Durante a entrevista, o advogado explicou o que é permitido – e o que não é – por parte de bancos e cooperativas na liberação de recursos voltados ao produtor rural. Segundo ele, uma das principais irregularidades identificadas é a chamada “venda casada”, quando a instituição condiciona a liberação do crédito à contratação de seguros, títulos de capitalização ou outros produtos financeiros.
De acordo com Moura, essa exigência não é prevista em lei ou em normas do crédito rural, o que pode configurar prática abusiva. Além disso, esses itens elevam o Custo Efetivo Total (CET) das operações, encarecendo o financiamento e comprometendo a finalidade do crédito rural, que é funcionar como política pública de fomento à produção agrícola.
A comissão do agronegócio da OAB local encaminhou inclusive ofício ao Tribunal de Contas da União, relatando cobranças extras como estudos de operação, tarifas administrativas e custos adicionais em renegociações e recomposições de dívida, que acabam onerando contratos lastreados em recursos públicos.
“O produtor precisa saber que não é obrigado a contratar produtos adicionais para ter acesso ao crédito. Se houver imposição, é possível questionar”, orientou.
NR 31 e uso de EPIs no campo
Outro tema abordado foi a atualização da Ministério do Trabalho e Emprego por meio da Norma Regulamentadora nº 31 (NR 31), que entrou em vigor no dia 28 de janeiro e passou a ser fiscalizada desde 2 de fevereiro.
A norma trata da segurança e saúde no trabalho rural, prevendo o uso de Equipamentos de Proteção Individual (EPIs) em diversas atividades no campo. A medida tem gerado debate entre produtores, principalmente pela exigência de capacete em determinadas funções, substituindo o tradicional chapéu utilizado culturalmente nas lavouras.
Segundo o advogado, embora a regra vise aumentar a proteção do trabalhador, a mudança exige adaptação e orientação técnica, para que as exigências sejam compatíveis com a realidade das propriedades rurais.
Orientação ao produtor
Dr.

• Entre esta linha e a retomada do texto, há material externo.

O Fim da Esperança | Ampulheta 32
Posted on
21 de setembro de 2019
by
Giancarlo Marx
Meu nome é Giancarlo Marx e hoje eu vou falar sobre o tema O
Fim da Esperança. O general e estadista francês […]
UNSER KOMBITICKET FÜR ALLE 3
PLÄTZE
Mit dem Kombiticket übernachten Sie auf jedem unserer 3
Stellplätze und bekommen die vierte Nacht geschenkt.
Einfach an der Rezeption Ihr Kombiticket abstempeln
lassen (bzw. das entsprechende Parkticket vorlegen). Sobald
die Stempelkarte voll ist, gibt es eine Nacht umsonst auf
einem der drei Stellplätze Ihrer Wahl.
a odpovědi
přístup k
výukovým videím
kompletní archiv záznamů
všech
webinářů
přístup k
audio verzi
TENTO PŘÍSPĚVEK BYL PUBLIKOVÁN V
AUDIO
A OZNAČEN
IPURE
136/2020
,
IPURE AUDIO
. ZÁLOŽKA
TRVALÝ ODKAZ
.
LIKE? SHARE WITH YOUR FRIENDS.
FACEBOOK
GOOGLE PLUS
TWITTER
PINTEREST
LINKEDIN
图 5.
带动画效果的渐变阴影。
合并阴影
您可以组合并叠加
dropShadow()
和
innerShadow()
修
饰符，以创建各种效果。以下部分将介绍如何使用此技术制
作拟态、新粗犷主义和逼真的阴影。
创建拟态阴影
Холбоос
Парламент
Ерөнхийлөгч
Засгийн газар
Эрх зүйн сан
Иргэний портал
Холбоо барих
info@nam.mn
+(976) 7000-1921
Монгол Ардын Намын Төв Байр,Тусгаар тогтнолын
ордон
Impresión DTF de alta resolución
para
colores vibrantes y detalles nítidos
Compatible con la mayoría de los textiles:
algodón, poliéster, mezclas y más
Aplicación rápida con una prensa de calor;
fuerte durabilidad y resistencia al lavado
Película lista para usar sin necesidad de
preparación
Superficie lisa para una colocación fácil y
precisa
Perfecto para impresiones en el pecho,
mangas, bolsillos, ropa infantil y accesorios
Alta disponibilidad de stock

Robson reforçou que informação é a principal ferramenta de defesa do agricultor. Ele recomenda que produtores analisem contratos com atenção, questionem cobranças extras e busquem orientação jurídica em caso de dúvidas.
“A ideia é garantir que o crédito cumpra sua função de fortalecer o campo, e não se torne um peso financeiro ainda maior para quem produz”, concluiu.